▶ **Job item**
Below are lines of data; give the number of them that contain "passno", and only that.

Data items
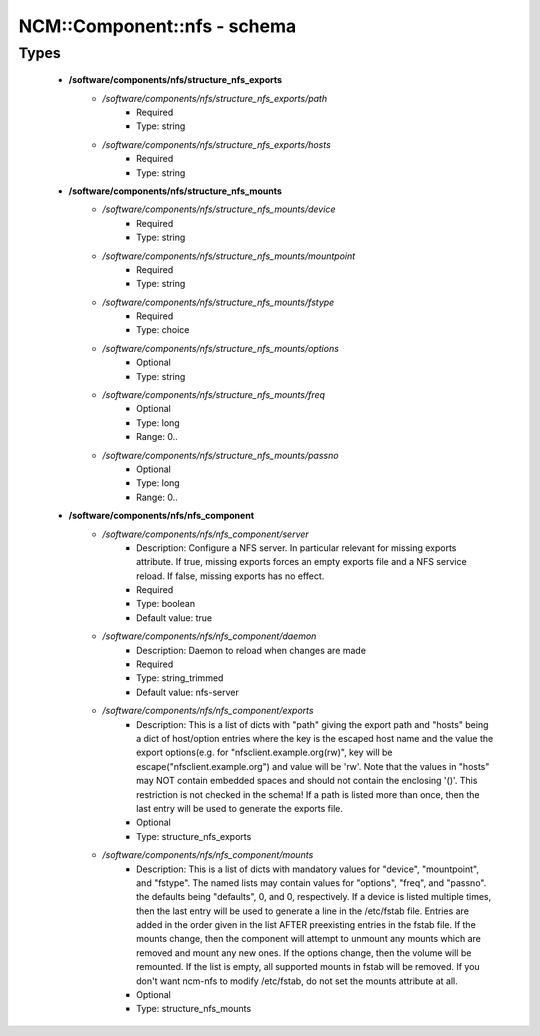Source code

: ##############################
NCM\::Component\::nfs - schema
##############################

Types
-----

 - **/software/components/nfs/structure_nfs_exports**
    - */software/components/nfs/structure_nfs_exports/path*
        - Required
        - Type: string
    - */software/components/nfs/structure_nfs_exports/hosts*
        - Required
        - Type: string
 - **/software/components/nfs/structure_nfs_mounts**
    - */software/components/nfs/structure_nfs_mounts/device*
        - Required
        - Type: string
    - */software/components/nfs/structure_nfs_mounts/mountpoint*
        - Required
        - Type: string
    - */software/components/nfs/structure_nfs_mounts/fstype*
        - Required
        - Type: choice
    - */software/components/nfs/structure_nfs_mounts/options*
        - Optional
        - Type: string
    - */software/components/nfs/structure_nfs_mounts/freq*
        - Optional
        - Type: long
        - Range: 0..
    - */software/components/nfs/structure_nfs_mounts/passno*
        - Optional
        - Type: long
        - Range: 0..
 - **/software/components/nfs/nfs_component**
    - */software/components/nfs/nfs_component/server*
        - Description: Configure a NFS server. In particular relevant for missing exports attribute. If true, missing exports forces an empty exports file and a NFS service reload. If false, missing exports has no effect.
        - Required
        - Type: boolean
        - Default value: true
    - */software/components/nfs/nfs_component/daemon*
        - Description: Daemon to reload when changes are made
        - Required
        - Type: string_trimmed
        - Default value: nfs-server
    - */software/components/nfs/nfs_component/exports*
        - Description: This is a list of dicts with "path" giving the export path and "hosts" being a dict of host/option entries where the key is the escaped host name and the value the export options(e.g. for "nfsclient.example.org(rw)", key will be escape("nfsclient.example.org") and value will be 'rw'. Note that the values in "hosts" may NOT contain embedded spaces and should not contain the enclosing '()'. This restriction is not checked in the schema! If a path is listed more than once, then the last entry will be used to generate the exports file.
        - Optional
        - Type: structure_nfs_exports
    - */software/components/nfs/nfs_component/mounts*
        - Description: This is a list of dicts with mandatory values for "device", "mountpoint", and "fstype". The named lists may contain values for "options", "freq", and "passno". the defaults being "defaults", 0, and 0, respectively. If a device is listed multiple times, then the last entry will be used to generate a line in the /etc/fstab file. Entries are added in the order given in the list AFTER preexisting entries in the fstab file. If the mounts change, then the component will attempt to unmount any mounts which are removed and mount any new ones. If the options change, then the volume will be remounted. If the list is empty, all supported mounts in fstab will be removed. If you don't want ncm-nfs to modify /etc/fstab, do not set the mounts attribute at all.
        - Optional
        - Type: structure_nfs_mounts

--

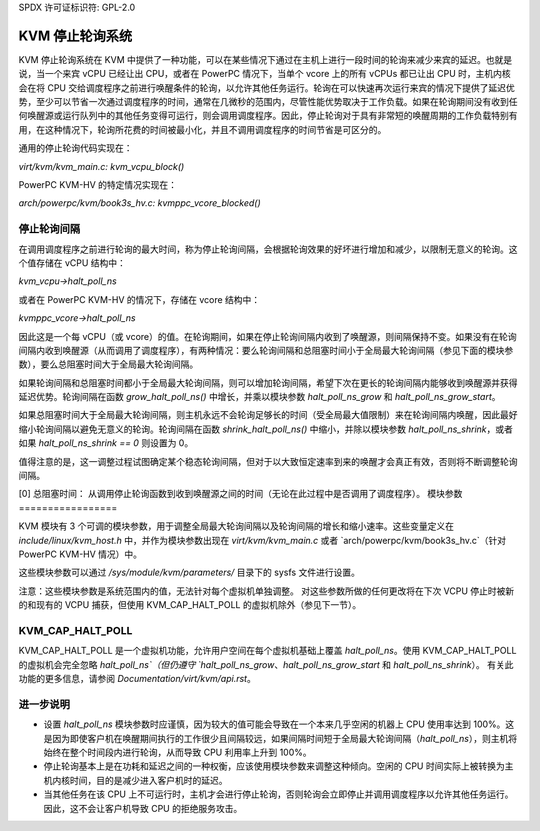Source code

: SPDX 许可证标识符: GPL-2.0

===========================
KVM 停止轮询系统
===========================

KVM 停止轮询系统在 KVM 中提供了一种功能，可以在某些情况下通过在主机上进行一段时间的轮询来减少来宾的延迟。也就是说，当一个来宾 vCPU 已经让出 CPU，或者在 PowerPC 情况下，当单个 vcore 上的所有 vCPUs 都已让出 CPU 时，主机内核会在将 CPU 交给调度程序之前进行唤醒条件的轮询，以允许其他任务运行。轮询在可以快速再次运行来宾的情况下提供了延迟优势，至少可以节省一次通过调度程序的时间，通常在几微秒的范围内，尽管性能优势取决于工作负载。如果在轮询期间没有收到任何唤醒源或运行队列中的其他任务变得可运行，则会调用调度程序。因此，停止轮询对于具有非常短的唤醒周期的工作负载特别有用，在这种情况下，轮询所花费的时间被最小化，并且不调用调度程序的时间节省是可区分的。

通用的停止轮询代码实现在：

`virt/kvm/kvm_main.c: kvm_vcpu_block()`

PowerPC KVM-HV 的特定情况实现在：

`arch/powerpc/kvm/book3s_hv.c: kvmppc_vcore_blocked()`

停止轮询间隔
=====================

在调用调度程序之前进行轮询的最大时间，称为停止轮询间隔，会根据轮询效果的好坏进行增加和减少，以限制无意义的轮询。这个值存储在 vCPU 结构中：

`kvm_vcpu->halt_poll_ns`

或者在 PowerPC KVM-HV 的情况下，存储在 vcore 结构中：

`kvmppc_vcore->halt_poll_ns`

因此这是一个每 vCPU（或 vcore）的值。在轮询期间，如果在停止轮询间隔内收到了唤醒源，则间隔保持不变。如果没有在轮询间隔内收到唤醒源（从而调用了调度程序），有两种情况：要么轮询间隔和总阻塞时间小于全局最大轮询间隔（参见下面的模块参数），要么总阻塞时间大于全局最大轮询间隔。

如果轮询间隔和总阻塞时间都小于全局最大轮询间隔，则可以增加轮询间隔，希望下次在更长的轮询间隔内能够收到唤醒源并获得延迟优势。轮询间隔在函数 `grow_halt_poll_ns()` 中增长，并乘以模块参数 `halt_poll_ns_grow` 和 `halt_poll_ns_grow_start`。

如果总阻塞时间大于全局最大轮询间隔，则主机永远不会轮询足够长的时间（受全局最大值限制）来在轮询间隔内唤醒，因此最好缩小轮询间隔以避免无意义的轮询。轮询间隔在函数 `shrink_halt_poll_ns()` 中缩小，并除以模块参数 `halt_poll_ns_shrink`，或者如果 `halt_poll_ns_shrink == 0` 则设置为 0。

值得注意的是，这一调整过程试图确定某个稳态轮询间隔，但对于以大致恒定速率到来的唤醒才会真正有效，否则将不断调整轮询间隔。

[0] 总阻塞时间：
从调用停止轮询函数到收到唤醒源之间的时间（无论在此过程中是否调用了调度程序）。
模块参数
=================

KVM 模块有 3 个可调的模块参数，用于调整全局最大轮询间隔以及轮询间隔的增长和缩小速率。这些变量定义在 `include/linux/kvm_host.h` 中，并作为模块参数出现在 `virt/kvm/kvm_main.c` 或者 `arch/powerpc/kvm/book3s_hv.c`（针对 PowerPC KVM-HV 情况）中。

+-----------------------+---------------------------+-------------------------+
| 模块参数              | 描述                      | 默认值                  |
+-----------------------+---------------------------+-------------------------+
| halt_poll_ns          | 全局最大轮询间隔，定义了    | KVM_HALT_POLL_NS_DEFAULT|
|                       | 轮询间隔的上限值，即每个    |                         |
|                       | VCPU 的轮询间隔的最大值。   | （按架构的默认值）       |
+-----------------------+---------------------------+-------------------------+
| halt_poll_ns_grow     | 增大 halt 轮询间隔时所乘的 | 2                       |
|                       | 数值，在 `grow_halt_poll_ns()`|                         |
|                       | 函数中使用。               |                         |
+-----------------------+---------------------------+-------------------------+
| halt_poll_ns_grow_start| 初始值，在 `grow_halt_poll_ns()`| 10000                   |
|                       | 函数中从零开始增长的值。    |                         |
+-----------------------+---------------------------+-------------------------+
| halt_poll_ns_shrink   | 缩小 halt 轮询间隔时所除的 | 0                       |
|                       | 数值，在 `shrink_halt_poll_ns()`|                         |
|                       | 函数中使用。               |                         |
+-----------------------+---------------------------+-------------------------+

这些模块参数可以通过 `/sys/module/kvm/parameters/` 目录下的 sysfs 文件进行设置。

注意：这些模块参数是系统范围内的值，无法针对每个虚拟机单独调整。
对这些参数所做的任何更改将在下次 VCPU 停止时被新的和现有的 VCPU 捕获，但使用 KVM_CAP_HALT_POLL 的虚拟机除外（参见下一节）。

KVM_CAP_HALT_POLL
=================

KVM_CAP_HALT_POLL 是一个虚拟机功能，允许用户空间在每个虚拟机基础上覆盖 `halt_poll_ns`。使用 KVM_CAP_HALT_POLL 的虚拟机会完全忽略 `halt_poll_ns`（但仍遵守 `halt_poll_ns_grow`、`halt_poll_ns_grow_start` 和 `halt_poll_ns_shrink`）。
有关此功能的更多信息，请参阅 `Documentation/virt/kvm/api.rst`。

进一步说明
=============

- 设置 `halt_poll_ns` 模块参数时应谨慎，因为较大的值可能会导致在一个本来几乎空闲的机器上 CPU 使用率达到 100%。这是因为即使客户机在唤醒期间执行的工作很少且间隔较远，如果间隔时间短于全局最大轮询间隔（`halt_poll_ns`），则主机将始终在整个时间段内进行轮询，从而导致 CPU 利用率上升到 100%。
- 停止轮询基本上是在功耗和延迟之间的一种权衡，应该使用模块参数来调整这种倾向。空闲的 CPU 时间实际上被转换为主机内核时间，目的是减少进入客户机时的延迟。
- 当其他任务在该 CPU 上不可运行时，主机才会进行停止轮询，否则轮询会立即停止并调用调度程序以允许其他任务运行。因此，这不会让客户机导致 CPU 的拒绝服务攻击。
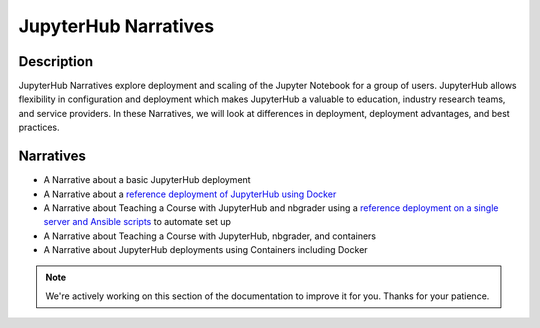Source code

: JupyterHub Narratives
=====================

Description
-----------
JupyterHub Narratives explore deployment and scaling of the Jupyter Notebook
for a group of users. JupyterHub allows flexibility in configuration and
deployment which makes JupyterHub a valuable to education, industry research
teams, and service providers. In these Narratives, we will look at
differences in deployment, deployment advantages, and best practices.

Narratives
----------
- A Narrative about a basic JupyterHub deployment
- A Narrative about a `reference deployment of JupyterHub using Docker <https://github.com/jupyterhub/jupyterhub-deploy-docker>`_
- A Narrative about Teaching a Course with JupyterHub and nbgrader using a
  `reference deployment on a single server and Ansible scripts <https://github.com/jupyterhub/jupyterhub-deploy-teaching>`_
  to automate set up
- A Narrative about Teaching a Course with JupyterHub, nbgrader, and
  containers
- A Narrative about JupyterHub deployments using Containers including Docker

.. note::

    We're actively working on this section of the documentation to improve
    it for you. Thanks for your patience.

▶ **Answer**
2